**Dataset records**:
▼

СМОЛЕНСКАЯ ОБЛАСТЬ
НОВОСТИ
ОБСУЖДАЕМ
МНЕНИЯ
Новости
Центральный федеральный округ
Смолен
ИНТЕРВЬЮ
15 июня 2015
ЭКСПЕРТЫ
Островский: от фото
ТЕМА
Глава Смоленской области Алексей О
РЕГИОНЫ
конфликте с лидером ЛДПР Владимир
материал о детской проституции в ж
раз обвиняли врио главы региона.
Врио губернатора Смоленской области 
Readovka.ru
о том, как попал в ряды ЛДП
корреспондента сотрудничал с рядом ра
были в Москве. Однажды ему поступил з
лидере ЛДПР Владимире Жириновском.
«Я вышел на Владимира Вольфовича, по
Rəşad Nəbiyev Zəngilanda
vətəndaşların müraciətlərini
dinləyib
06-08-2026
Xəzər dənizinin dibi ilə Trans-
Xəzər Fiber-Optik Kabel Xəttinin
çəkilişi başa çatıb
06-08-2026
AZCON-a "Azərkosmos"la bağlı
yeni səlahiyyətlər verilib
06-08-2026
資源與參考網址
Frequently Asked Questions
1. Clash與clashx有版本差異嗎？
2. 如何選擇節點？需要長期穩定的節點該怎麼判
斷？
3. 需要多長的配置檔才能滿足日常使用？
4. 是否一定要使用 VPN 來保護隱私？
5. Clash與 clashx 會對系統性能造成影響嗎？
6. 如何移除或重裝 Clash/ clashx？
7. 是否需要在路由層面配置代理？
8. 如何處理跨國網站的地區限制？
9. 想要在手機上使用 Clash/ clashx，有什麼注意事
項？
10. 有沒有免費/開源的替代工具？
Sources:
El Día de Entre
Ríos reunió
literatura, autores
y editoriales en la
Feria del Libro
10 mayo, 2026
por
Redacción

▲

**Goal of the exercise**: Write out the lines above from the one containing "2. 如何選擇節點？需要長期穩定的節點該怎麼判" through the last, exactly as they are.

**Your response**:
2. 如何選擇節點？需要長期穩定的節點該怎麼判
斷？
3. 需要多長的配置檔才能滿足日常使用？
4. 是否一定要使用 VPN 來保護隱私？
5. Clash與 clashx 會對系統性能造成影響嗎？
6. 如何移除或重裝 Clash/ clashx？
7. 是否需要在路由層面配置代理？
8. 如何處理跨國網站的地區限制？
9. 想要在手機上使用 Clash/ clashx，有什麼注意事
項？
10. 有沒有免費/開源的替代工具？
Sources:
El Día de Entre
Ríos reunió
literatura, autores
y editoriales en la
Feria del Libro
10 mayo, 2026
por
Redacción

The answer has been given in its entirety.